[SystemSafety] Scalability of Formal Methods [was: Logic]

Thu Feb 27 17:54:49 CET 2014

I agree with David.

In my opinion, an engineer wants their system to be fit for purpose and
chooses methods, tools and components that are expected to achieve
fitness for purpose. It's poor engineering to have a system fail in
testing, partly because that puts the budget and schedule at risk but
mainly because it reveals that the chosen methods, tools or components
have not delivered a system of the required quality, and that raises
questions about the quality of the development processes.

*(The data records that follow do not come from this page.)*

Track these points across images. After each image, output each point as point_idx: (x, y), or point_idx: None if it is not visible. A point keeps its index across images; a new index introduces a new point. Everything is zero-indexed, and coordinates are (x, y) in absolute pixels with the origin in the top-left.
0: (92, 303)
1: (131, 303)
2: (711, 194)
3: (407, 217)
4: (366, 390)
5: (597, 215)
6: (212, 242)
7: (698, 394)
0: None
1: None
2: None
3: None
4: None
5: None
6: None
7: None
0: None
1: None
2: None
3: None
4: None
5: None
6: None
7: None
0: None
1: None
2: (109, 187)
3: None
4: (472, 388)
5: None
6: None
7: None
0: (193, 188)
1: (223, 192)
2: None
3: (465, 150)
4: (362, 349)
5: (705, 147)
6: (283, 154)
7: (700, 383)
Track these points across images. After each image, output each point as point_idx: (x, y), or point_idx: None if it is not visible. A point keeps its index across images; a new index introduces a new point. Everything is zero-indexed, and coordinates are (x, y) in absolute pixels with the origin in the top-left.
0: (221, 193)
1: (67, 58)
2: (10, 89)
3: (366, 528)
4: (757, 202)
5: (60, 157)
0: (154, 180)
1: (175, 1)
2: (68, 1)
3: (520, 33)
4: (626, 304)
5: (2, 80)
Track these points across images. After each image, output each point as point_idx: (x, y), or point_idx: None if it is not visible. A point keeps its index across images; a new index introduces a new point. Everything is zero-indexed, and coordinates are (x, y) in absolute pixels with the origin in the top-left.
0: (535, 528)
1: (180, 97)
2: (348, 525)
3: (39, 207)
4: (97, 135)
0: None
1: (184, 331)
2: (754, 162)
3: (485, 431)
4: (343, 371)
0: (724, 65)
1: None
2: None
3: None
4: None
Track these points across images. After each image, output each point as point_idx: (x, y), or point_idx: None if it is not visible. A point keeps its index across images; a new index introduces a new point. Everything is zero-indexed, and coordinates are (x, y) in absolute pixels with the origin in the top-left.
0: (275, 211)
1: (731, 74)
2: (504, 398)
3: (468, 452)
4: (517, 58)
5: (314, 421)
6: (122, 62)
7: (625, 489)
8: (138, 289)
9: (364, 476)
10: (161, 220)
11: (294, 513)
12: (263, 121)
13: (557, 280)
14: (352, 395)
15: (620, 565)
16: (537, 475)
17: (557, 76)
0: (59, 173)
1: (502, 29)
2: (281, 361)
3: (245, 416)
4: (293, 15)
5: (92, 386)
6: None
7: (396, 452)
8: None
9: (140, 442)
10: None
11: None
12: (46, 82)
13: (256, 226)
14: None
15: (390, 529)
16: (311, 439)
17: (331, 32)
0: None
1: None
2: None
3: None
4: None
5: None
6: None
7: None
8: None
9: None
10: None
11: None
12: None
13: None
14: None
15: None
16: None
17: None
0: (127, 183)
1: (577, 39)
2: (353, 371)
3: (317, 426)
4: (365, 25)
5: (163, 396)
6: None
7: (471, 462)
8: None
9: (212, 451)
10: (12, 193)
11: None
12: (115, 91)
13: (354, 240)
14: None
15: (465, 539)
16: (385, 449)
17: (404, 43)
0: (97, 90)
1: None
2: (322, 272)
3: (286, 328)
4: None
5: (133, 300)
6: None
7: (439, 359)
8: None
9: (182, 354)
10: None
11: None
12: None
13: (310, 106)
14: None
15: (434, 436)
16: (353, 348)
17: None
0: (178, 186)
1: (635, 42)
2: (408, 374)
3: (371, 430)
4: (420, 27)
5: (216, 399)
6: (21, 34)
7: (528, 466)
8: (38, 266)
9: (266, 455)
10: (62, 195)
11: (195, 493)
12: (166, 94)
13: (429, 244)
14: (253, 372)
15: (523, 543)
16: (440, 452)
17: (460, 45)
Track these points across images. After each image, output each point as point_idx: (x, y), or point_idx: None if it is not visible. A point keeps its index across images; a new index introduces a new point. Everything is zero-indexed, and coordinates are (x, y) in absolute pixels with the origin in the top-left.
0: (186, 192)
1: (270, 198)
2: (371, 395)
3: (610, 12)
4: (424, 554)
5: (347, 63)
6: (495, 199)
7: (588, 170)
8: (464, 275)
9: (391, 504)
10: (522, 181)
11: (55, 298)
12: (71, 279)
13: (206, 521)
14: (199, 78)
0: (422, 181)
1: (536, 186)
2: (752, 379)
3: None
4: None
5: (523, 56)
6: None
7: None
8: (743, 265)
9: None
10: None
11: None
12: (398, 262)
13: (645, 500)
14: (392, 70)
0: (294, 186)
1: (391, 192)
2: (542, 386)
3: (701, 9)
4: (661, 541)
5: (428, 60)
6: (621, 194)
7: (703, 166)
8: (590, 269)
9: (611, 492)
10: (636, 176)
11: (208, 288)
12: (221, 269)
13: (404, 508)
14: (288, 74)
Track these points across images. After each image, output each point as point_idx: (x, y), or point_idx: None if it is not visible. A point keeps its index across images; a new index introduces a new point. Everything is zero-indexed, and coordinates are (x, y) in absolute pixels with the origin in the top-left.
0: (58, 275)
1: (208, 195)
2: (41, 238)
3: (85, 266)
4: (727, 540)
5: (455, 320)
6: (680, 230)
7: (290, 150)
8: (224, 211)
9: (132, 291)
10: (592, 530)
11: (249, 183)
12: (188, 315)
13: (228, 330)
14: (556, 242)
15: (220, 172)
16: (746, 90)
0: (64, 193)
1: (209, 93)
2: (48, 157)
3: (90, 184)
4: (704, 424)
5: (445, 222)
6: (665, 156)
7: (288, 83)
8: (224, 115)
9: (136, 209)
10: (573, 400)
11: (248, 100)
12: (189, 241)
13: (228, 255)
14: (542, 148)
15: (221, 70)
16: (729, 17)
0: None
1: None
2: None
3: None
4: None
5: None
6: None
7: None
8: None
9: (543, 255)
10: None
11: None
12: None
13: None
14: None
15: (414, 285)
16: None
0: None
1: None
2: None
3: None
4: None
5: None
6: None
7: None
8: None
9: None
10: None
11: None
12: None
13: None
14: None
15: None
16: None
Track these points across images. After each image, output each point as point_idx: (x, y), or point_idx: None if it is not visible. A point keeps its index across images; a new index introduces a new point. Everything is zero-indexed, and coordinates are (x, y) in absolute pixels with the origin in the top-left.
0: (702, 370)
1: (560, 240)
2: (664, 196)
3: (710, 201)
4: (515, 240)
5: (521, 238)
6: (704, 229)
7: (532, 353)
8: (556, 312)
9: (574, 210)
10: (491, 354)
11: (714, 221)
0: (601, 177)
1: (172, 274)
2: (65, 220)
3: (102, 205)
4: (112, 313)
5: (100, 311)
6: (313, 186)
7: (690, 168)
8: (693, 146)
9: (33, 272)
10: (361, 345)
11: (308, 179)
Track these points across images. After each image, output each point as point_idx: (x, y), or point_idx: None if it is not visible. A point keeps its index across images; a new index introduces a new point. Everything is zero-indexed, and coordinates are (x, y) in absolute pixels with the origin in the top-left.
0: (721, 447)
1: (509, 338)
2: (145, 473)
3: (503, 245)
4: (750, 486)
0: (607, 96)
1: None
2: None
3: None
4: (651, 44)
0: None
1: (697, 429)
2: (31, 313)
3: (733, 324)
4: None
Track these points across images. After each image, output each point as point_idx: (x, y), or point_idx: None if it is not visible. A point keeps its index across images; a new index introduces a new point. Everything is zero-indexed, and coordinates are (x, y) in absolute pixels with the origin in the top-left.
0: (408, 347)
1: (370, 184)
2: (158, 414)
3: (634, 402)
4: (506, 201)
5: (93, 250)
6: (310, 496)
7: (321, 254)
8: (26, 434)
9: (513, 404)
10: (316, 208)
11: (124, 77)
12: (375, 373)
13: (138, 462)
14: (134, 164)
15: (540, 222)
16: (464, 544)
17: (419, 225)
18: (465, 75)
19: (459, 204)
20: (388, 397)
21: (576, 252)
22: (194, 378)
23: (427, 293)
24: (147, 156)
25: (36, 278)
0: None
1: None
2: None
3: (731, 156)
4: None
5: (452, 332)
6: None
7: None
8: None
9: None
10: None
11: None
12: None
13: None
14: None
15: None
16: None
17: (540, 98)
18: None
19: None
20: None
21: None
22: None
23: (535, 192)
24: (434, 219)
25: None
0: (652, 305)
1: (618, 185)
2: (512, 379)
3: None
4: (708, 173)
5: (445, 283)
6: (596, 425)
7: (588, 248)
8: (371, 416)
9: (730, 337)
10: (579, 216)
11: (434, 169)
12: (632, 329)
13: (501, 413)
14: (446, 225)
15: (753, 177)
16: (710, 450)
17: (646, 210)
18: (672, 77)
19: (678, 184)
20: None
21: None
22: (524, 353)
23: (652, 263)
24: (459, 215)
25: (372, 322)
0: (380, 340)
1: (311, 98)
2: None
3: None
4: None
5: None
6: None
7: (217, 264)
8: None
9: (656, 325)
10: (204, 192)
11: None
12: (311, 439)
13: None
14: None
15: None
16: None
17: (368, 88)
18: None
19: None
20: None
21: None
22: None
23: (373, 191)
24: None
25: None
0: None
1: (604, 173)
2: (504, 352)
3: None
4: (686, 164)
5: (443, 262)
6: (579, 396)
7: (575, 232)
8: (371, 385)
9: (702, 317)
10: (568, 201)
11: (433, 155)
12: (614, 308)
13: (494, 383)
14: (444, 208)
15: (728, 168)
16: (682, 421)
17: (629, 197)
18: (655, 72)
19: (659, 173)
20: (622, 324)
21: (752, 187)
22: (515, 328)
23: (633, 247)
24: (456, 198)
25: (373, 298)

Finding a fault in testing also strongly suggests the presence of
several other faults that you have not found, because of the well-known
limitations of testing.

So, as David says, the testing should be designed to disprove the claim
that the system is fit for purpose. And if the tests find a fault in the
system, they have also found a fault in the chosen methods, tools or
components and that is where the correction should be made first. If you
just fix the fault without fixing the process that should have prevented
the error getting through to testing, then you may compromise the design
or introduce further errors and you have missed a chance to make
important improvements to your engineering.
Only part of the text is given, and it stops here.